Existem episódios que de tão aterradores, nos fazem pôr em dúvida a humanidade de alguns e nos impulsionam a querer de algum modo agir, corrigir, impedir que aconteçam ou mesmo que se repitam. Ainda que não saibamos exatamente como agir para isso.
Em 18 de maio de 1973, há 44 anos, portanto, um crime abominável causou comoção nacional. E por seu desfecho igualmente absurdo acabou tornando-se um símbolo de toda a violência que se comete contra as crianças.
Com apenas oito anos de idade, Araceli Cabrera Sanches foi sequestrada, drogada, espancada, estuprada e morta por membros de uma tradicional família da elite capixaba. Apesar de toda notoriedade e de toda a repercussão na mídia, os acusados foram absolvidos pela justiça local e o processo arquivado. Mesmo em face do trágico aparecimento do corpo da menina, desfigurado por ácido, em uma movimentada rua da cidade de Vitória (ES), a impunidade dos criminosos prevaleceu no episódio.
O dia 18 de maio, Dia Nacional de Combate ao Abuso e à Exploração Sexual de Crianças e Adolescentes, surgiu assim no ano de 1998, quando cerca de 80 entidades públicas e privadas reuniram-se na Bahia para um encontro nacional, organizado pelo Centro de Defesa de Crianças e Adolescentes (Cedeca/BA).
Mais tarde, a então deputada federal Rita Camata (PMDB/ES) - presidente da Frente Parlamentar pela Criança e Adolescente do Congresso Nacional, apresentou um projeto de lei que foi sancionado em maio de 2000, instituindo oficialmente a data.
Essa história de lutas teve no último dia 18 mais um capítulo quando, como parte das ações envolvendo a data, foi realizada uma sessão no Centro de Cultura da Câmara Municipal de Salvador contando com a presença de representantes do Poder Judiciário, da Secretaria de Justiça Direitos Humanos e Desenvolvimento Social (SJDHDS), da Secretaria Municipal de Promoção Social e Combate à Pobreza (SEMPS), do Conselho Tutelar, além dos titulares da Secretaria Municipal de Políticas para Mulheres, Infância e Juventude, Cedeca e Derca.
Foi revigorante perceber o engajamento e a paixão que os presentes nutriam pela causa, claramente demonstrado ao exporem suas ações e externar a consciência de que somos todos responsáveis e de que crimes como esses sejam tão comuns (a Bahia é o quinto estado com mais notificações) e haja envolvido ainda um perverso ingrediente que é o fato de a esmagadora maioria dos casos ser cometida por pessoas conhecidas e próximas à criança, sejam pais, padrastos, irmãos, tios, primos, avós, vizinhos.
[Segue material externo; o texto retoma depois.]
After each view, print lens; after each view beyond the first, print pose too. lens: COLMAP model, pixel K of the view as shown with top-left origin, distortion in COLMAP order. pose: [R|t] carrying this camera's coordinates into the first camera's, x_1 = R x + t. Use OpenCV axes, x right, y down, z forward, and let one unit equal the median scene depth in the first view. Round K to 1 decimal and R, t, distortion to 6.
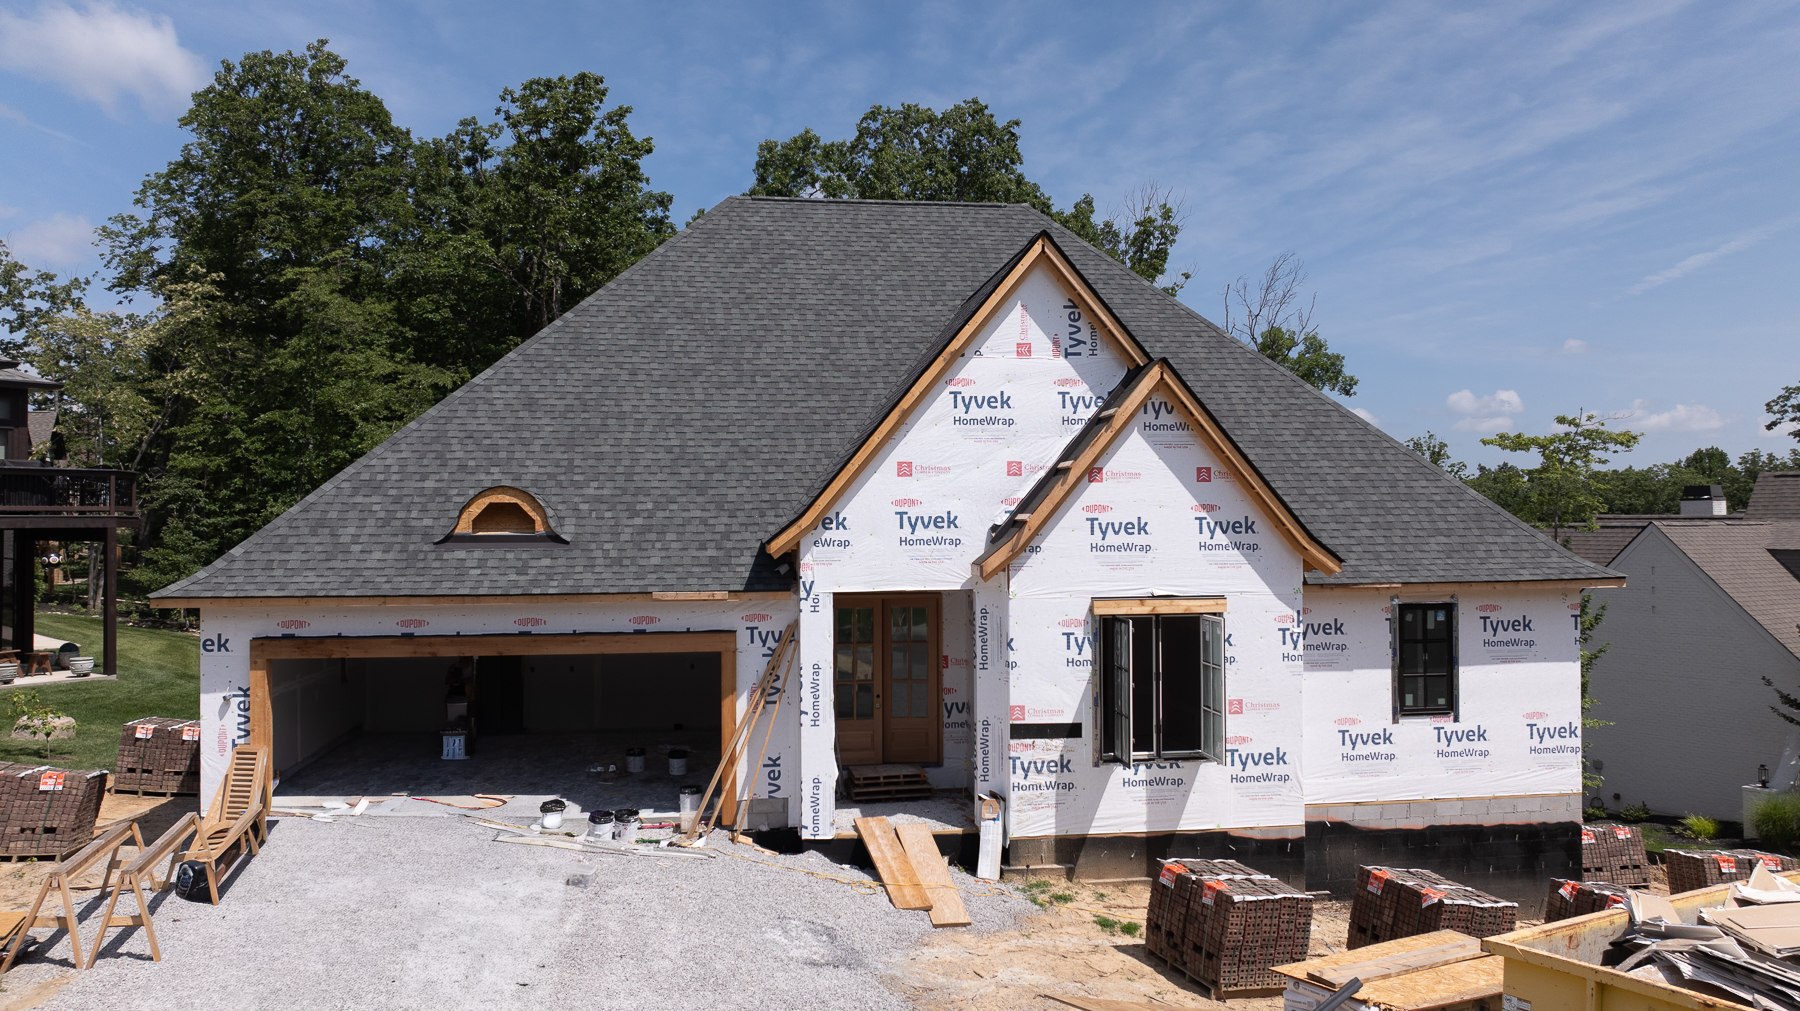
lens RADIAL K [[1285.5, 0, 943.2], [0, 1285.5, 474.4], [0, 0, 1]] dist [-0.020010, 0.022776]
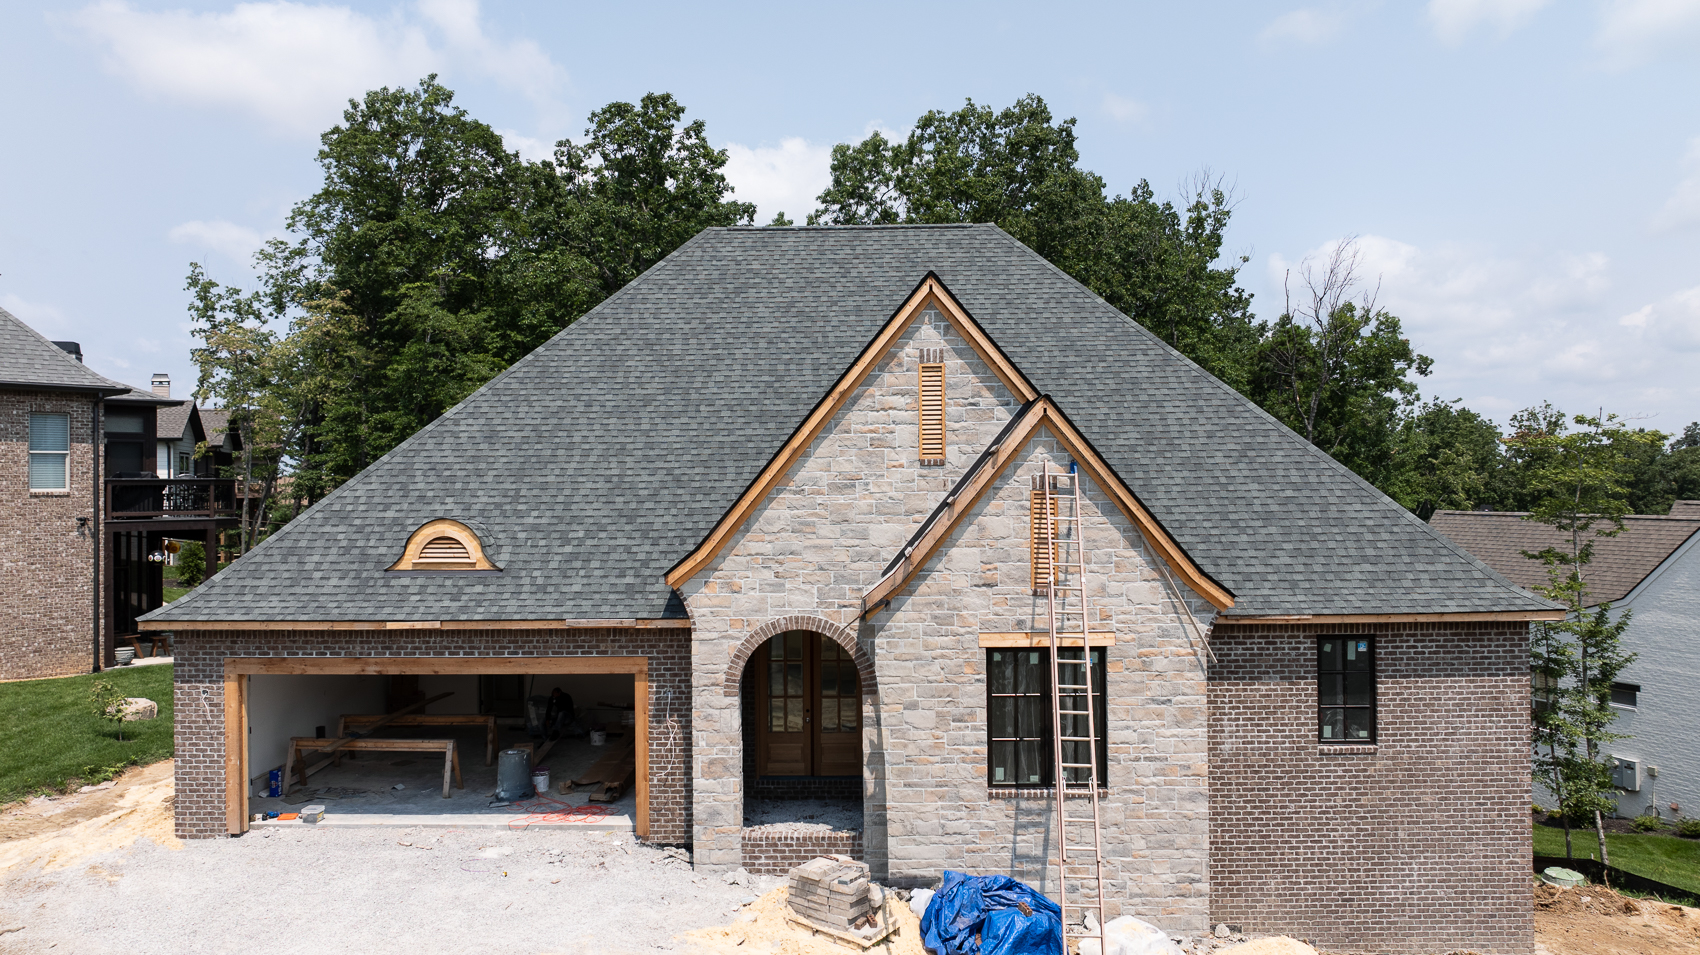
lens RADIAL K [[1214.1, 0, 851.7], [0, 1214.1, 476.0], [0, 0, 1]] dist [-0.020010, 0.022776]
pose [[0.987246, -0.003858, -0.159154, 0.136404], [0.007518, 0.999721, 0.022398, -0.039137], [0.159023, -0.023309, 0.987000, 0.026040]]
Contudo, apesar do altruísmo demonstrado, para o ouvinte mais atento talvez tenha surgido uma estranha percepção ou questionamento angustiante. De que, a despeito de todo o esforço que está sendo realizado, ainda carecemos de integração entre os atores envolvidos e de suas ações.
É bem verdade que vivemos um momento de polarização política, claramente visto nas relações entre governo estadual e municipal, que beira o antagonismo. Entretanto, governos passam, mas a sociedade e suas demandas permanentes ficam. Temos uma causa que em muito extrapola simples divisões e interesses casuísticos, pois os crimes contra a infância deixam marcas indeléveis por toda vida e adoecem o tecido social.
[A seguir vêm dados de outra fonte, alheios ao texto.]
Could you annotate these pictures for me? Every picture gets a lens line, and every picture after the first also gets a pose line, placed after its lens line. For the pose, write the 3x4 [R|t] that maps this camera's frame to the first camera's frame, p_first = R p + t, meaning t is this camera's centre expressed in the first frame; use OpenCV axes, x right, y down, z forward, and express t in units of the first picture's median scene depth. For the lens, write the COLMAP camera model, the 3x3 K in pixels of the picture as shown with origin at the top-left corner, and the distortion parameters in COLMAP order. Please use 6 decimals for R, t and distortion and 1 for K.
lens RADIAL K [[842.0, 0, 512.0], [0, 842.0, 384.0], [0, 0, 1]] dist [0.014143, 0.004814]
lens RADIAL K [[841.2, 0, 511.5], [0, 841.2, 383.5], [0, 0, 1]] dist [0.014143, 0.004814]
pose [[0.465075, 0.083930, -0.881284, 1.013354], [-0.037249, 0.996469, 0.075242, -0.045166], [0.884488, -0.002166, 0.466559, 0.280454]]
Chegou a hora de cobrarmos maior maturidade política e buscarmos uma integração de atuação. Muito já é feito, mas muito mais ainda pode ser e modestamente entendo que a integração dos órgãos, dos agentes públicos, privados e da sociedade dará prova inequívoca de respeito ao povo, às crianças e à memória de Araceli.
Por uma Rede Integrada de Combate a Violência Sexual contra a Criança e o Adolescente.